Geordi and the Romulan having to put aside their differences and cooperate comes off as a sub-Sesame Street lesson, teaching us that we are all the same underneath. OK, but it's such an overused theme it's difficult to take too seriously.
The Worf story is stronger, and his flat refusal to intervene - and Picard's refusal to press him to the limit - feels like a character faithful interlude. However, as noted above Worf gets a free pass when the Romulan proves not to want his help - and that undermines the ground this story is built on.
So it's not bad, and after a couple of terrible episodes the VFX seem to be back up to speed, but overall - 2.5 stars.
- Wed, Sep 2, 2015, 12:02pm (USA Central)
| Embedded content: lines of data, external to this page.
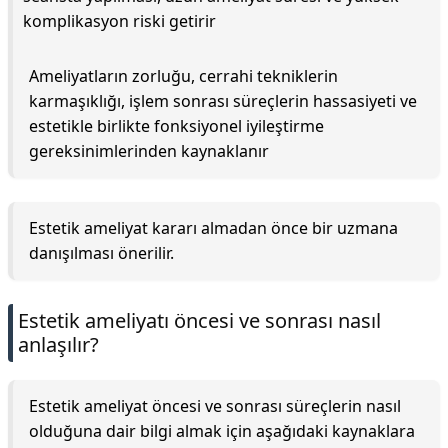
komplikasyon riski getirir
Ameliyatların zorluğu, cerrahi tekniklerin
karmaşıklığı, işlem sonrası süreçlerin hassasiyeti ve
estetikle birlikte fonksiyonel iyileştirme
gereksinimlerinden kaynaklanır
Estetik ameliyat kararı almadan önce bir uzmana
danışılması önerilir.
Estetik ameliyatı öncesi ve sonrası nasıl
anlaşılır?
Estetik ameliyat öncesi ve sonrası süreçlerin nasıl
olduğuna dair bilgi almak için aşağıdaki kaynaklara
I found this episode overly mushy, entirely unsubtle, and the acting on almost everyone's part as wooden and unfeeling as the android who was the central figure. The plot, acting, and script bang the viewer over the head with the obvious, cliched themes. I found myself rolling my eyes at almost every interaction, and couldn't wait for this one to end. It was too much story packed into 40 minutes. It may have been better without the admiral business, which was a real distraction from the main event. But as it stands, this has to be one of my least favorite episodes of the series so far. I do not understand the undying love that so many have for this one. I may have to go back and watch "Measure of a Man" to get the bad taste of it out of my mouth.
- Wed, Sep 2, 2015, 9:06am (USA Central)
Over the years, I have come to appreciate the Ferengi episodes. Anyway, this one is lovely, with the end coming straight out of "It's a Wonderful Life."
- Wed, Sep 2, 2015, 1:30am (USA Central)
I haven't really watched Voyager much--my wife is addicted to anything Trek, though--but I've been reading Jammer's reviews off and on, as I hear episodes being played in the background. Something amusing has cropped up as I've read the reviews--as I noted under the review for "The Gift," that episode was directed by Anson Williams, formerly Potsie on "Happy Days." This episode features Don Most as Kaden--that's formerly Donnie Most, who played Potsie's sidekick Ralph Malph on "Happy Days."
Is Ron Howard in one of these? Is there a Vulcan version of Fonzie running around the Delta Quadrant?